TASK DESCRIPTION
Only the pictures should be dropped; every line of the data must come back exactly as written.
######
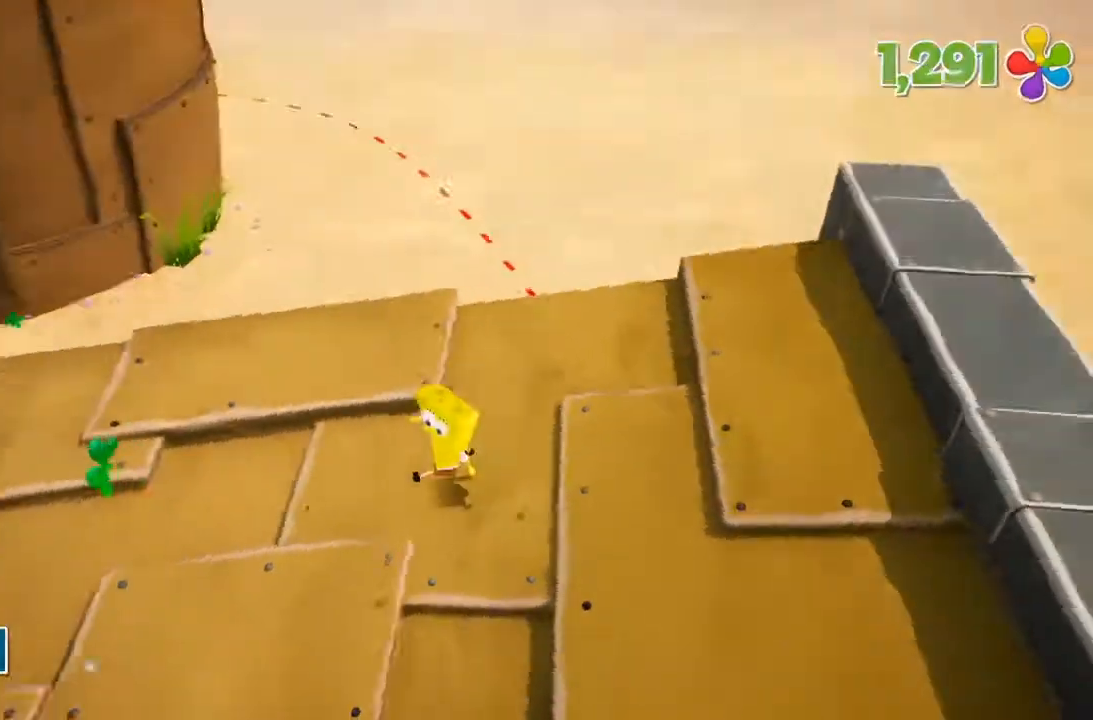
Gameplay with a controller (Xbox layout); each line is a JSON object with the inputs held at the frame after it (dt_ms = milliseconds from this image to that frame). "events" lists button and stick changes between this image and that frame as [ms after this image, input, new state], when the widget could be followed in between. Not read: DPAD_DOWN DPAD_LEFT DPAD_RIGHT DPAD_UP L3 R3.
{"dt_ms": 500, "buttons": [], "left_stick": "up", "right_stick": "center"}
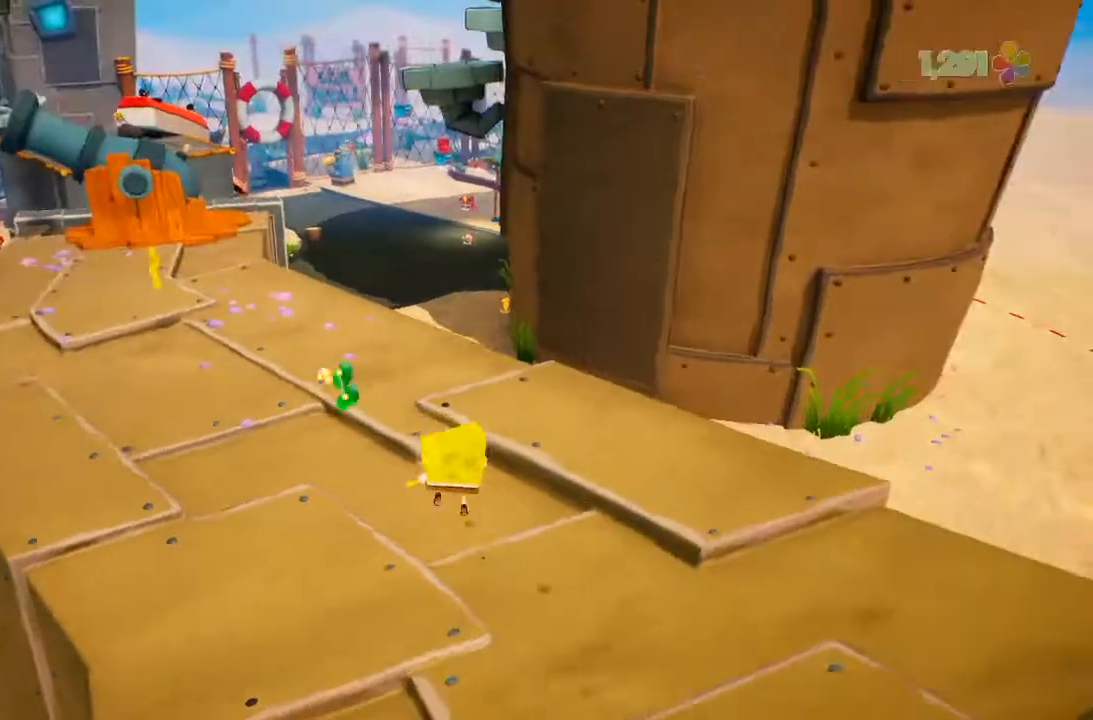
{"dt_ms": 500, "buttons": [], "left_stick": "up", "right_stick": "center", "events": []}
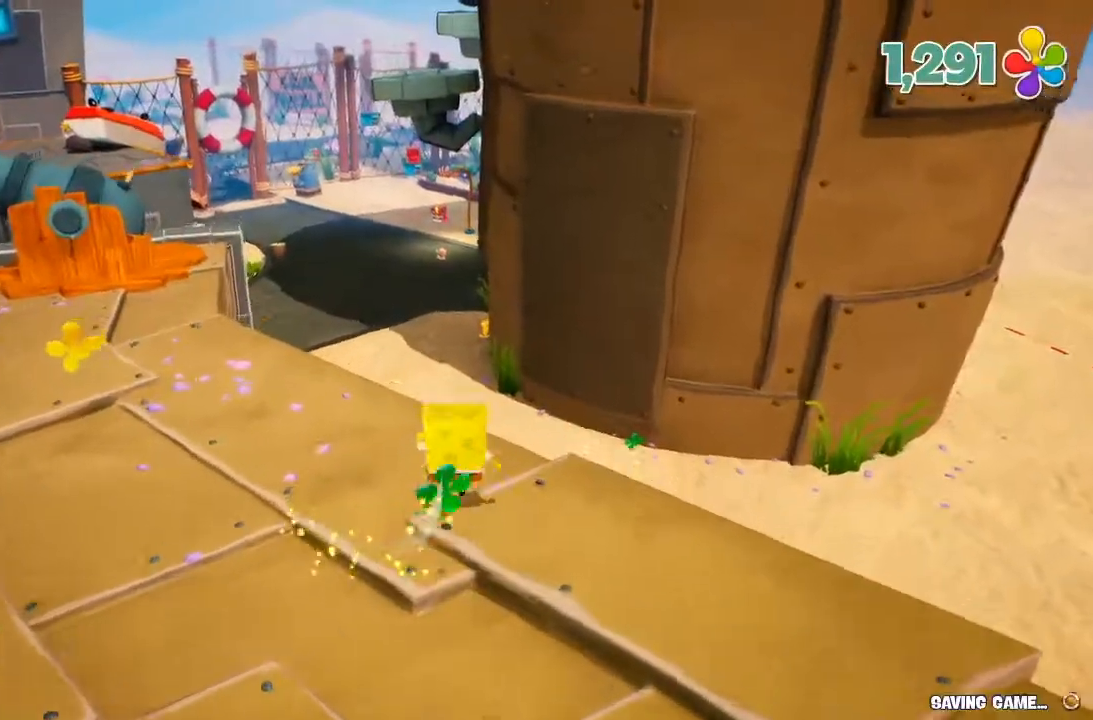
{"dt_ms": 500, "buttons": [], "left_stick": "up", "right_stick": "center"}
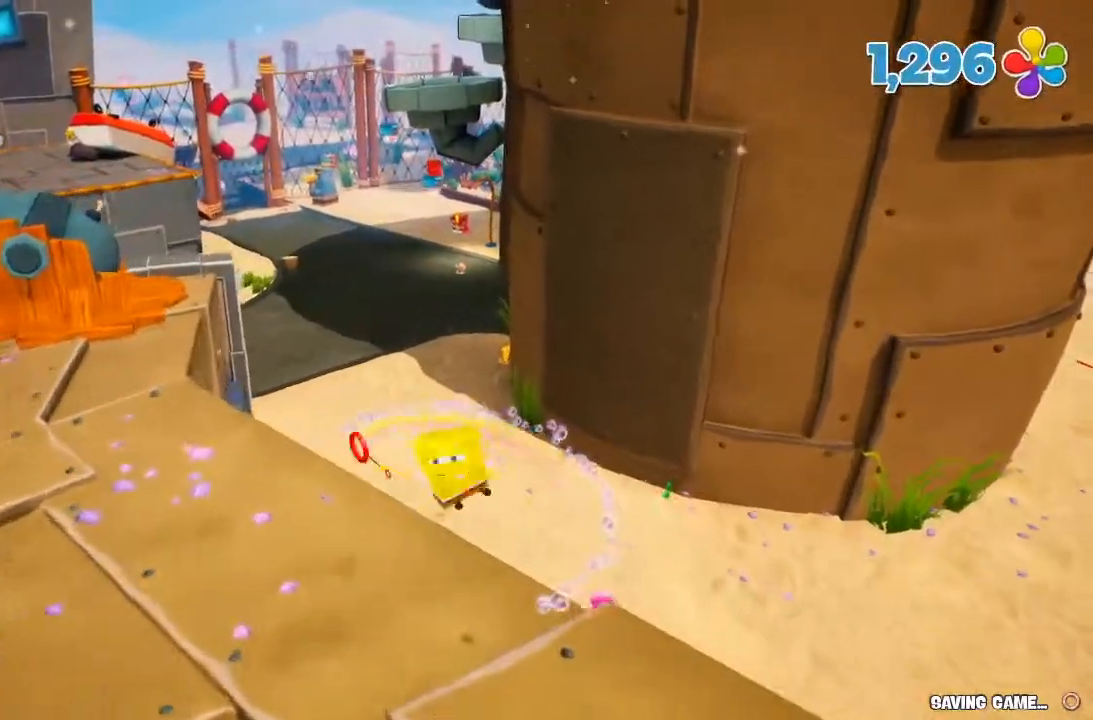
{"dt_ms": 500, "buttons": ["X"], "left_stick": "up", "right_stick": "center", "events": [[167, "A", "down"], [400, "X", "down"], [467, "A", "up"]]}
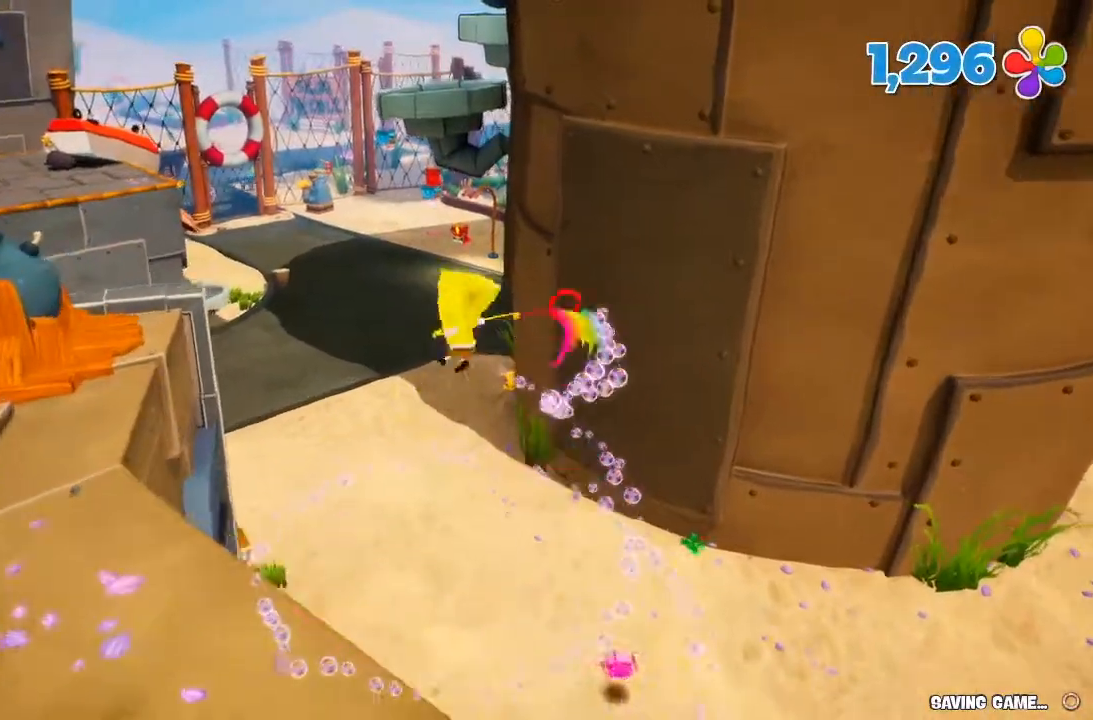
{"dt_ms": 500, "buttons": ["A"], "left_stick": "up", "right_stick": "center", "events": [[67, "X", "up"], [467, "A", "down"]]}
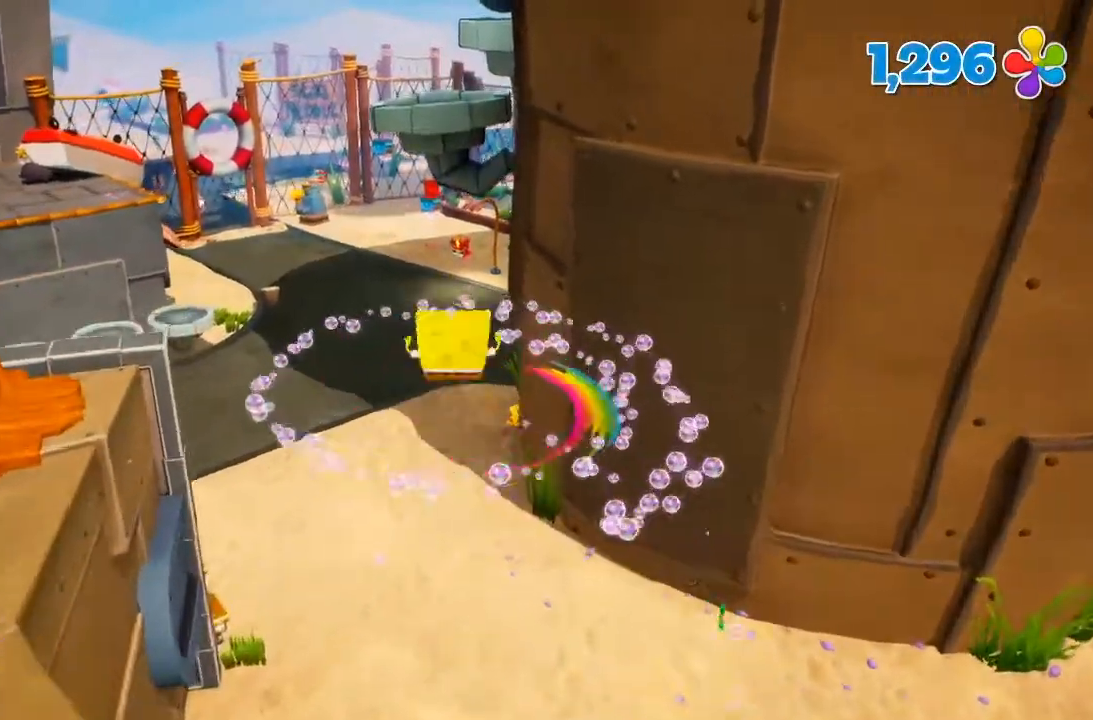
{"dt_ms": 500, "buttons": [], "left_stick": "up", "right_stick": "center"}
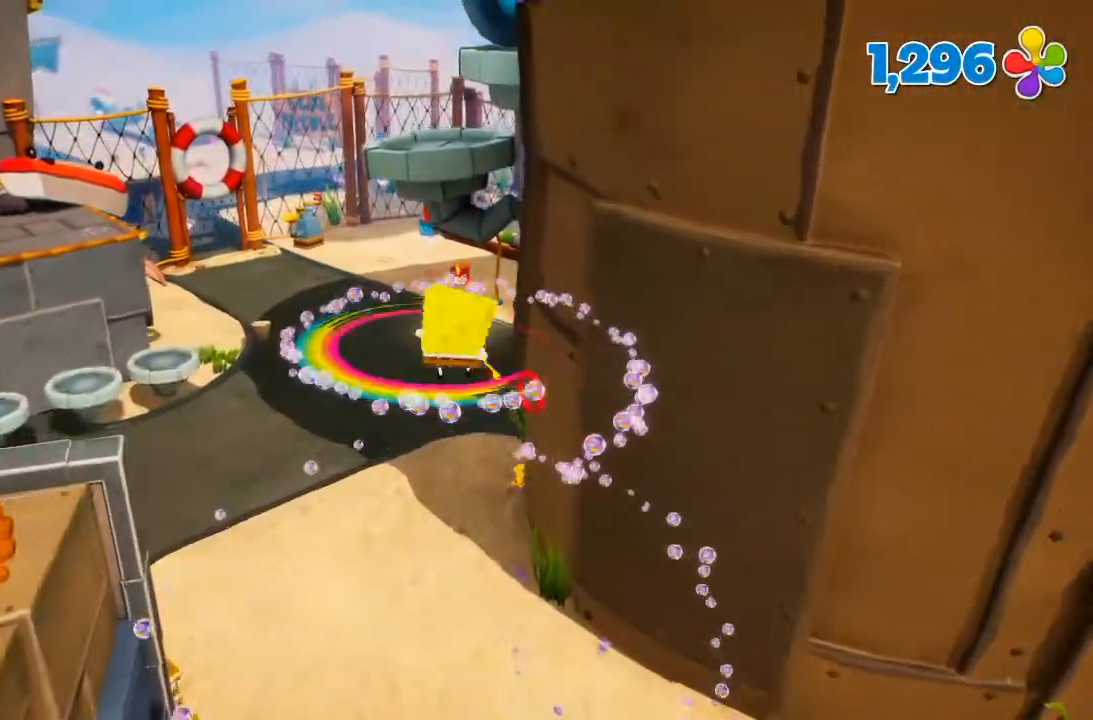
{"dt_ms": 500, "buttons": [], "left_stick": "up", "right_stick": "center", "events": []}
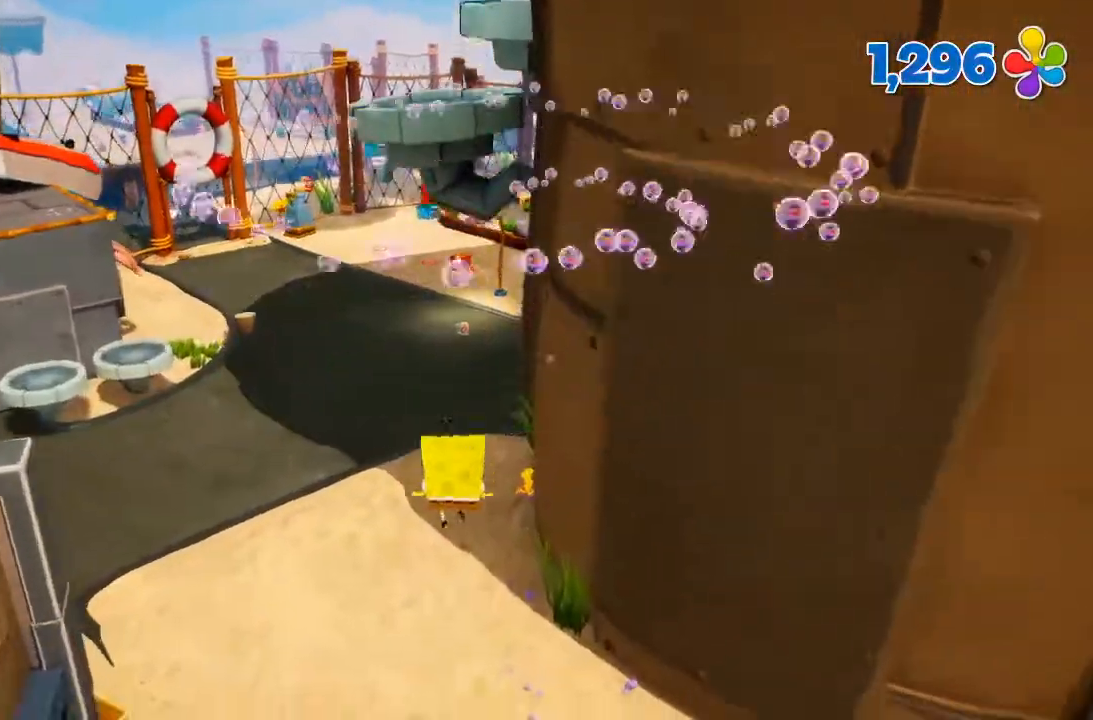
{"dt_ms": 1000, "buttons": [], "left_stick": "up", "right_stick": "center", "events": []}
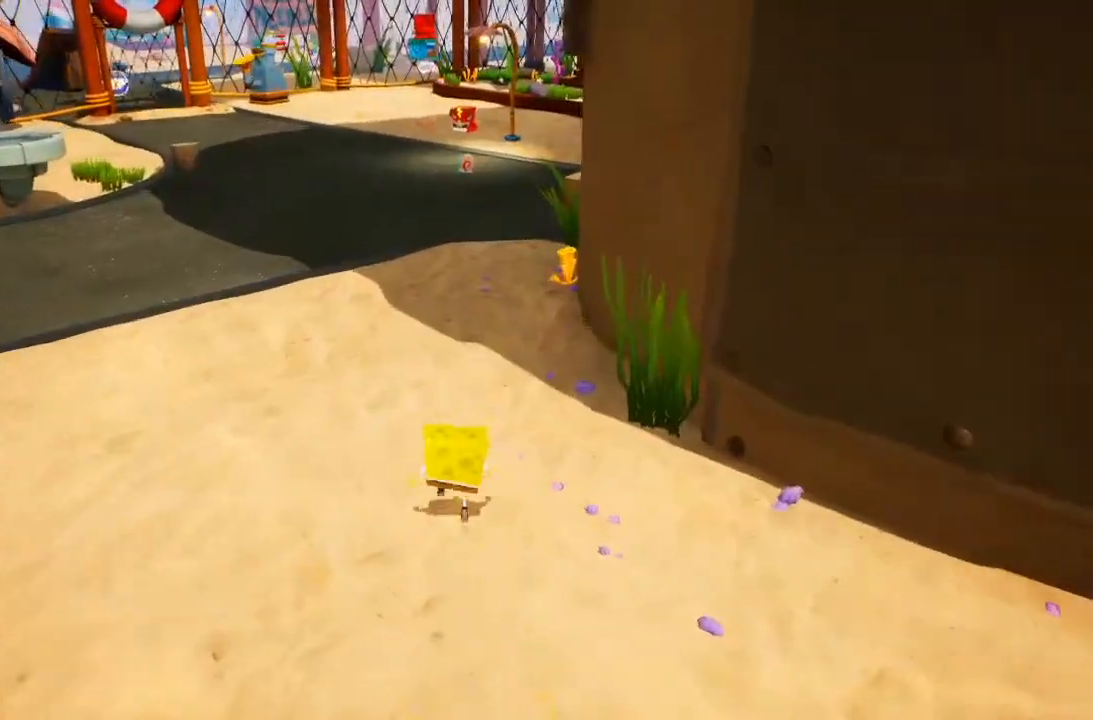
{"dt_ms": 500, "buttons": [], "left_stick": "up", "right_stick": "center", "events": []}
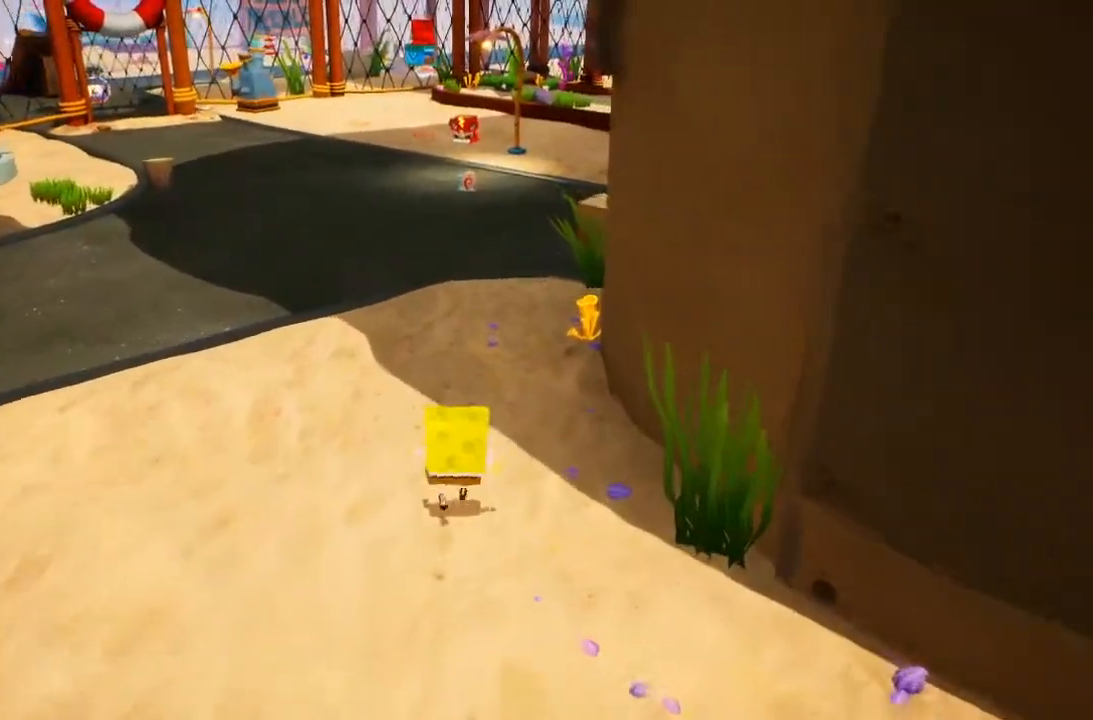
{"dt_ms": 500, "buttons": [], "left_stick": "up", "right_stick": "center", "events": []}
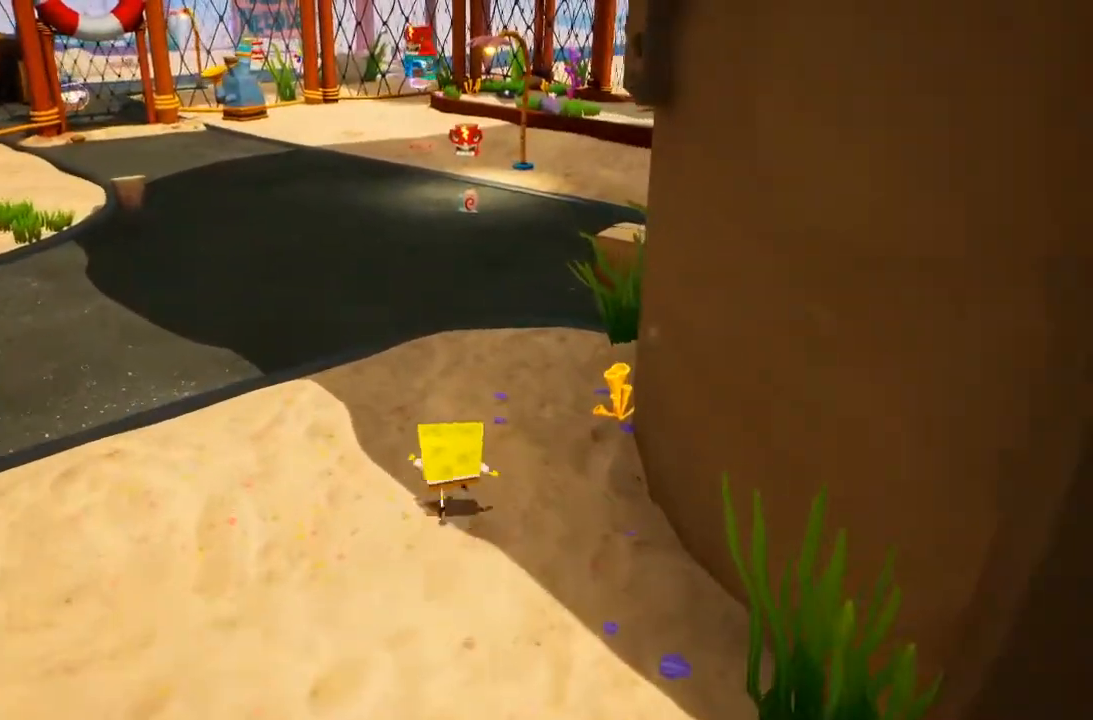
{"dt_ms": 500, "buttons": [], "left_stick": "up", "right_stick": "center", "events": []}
######
RESPONSE TO THIS EXERCISE
Gameplay with a controller (Xbox layout); each line is a JSON object with the inputs held at the frame after it (dt_ms = milliseconds from this image to that frame). "events" lists button and stick changes between this image and that frame as [ms after this image, input, new state], when the widget could be followed in between. Not read: DPAD_DOWN DPAD_LEFT DPAD_RIGHT DPAD_UP L3 R3.
{"dt_ms": 500, "buttons": [], "left_stick": "up", "right_stick": "center"}
{"dt_ms": 500, "buttons": [], "left_stick": "up", "right_stick": "center", "events": []}
{"dt_ms": 500, "buttons": [], "left_stick": "up", "right_stick": "center"}
{"dt_ms": 500, "buttons": ["X"], "left_stick": "up", "right_stick": "center", "events": [[167, "A", "down"], [400, "X", "down"], [467, "A", "up"]]}
{"dt_ms": 500, "buttons": ["A"], "left_stick": "up", "right_stick": "center", "events": [[67, "X", "up"], [467, "A", "down"]]}
{"dt_ms": 500, "buttons": [], "left_stick": "up", "right_stick": "center"}
{"dt_ms": 500, "buttons": [], "left_stick": "up", "right_stick": "center", "events": []}
{"dt_ms": 1000, "buttons": [], "left_stick": "up", "right_stick": "center", "events": []}
{"dt_ms": 500, "buttons": [], "left_stick": "up", "right_stick": "center", "events": []}
{"dt_ms": 500, "buttons": [], "left_stick": "up", "right_stick": "center", "events": []}
{"dt_ms": 500, "buttons": [], "left_stick": "up", "right_stick": "center", "events": []}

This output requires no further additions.